世の中にはさまざまな「賞」が存在します。もっとも有名な賞は「ノーベル賞」でしょうか。他にも、映画では「アカデミー賞」、音楽では「グラミー賞」などは皆さんも聞いたことがあると思います。ただ、これらの賞はテレビでは見聞きしても、自分の身近にあるかというとそうでもない印象です。
一方で、ビジネス関係の「賞」もあります。商品に「○○賞受賞!!」という文言が記載されているのを見たことがある方も多いでしょう。
さて、「グッドデザイン賞」をご存じでしょうか。ある仕事のご縁で、まったく知識がない状態から色々と調べる機会がありました。グッドデザイン賞は赤丸の中に白抜きの角ばった「Gマーク」で知られています。
グッドデザイン賞は1957年から始まり、昨年は老人デイサービスセンターの「52間の縁側」がグッドデザイン大賞を受賞しています。また、大賞以外にも、金賞、グッドフォーカス賞など多くの賞が用意され、毎年たくさんの商品やサービス、プロジェクトが受賞しています。
ちなみに2021年のデータですが、審査総数(≒応募数)は5835件で、受賞数は1608件。応募数の27%が受賞している計算になります。この数字を見てどう感じられるでしょうか。受賞率が最も高い年は2001年の55%で(1290/2329)、その後は概ね30~40%で推移。
個人的には受賞率が30%以上あるのはちょっと高いかな…と感じます。もっと狭き門と思っていましたので、なおさら驚きも大きかったですね。
申請には当然お金も必要です。応募申請に際し手数料が一次審査で11000円、二次審査で60500円+展示会等での使用料、さらに受賞した際は受賞パッケージ料165,000円がかかります。合計すると、受賞した場合は少なくとも236,500円。それとは別にGマーク使用料も販売価格に応じて年間220,000~1,100,000がかかってきます。
グッドデザイン賞自体は健全に運営されており、良し悪し含めどうこう言うつもりはありません。もちろん受賞の意義もあると思います。ただ、何かイメージと違うな…というのが正直なところです。個人的には“賞”ビジネス的な印象をちょっとだけ持ちました。
話は少し変わりますが、「モンドセレクション」も日本では賞として有名です。
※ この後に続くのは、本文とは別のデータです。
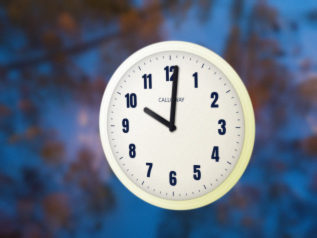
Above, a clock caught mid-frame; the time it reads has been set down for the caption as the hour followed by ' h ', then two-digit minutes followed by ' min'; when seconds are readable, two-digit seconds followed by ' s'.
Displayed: 10 h 01 min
モンドセレクションは食品やダイエット、水道水など幅広い商品の技術的水準を審査する、ベルギーの民間企業が与える認証ラベルです。
少し古いデータになりますが、モンドセレクションの2017年結果は2965品中420品が最高金賞、1368品が金賞、銅賞を合わせると2691品となり、実に90%以上が認証されています(Wikipedia)。審査費用は1300ユーロ~(2024年3月時点で1ユーロ≒160円、約20万円)となっています。
こちらは受賞率だけで見ると…何とも言えない感じです。もちろん審査はきっちりと行われているのかもしれません。「モンドセレクション」という権威、ブランドを使いたいという応募者も多いような気がします。いずれにしても、内実を知ると随分印象が変わります。
翻って、「賞」自体には問題ありません。そもそも応募者側が何を目的に応募するのか。軽々しいブランディング程度で考えているのであれば、やめた方がいいかもしれません。本気で取り組んだ結果が評価されるのはいいとして、受賞のための商品・サービスづくりは本末転倒です。
まずはお客様から高い評価を得ること、つまり「顧客満足の最大化」を目指した経営を行っていきましょう。賞を取るのはあくまで手段であり、プロセスの一つでしかありません。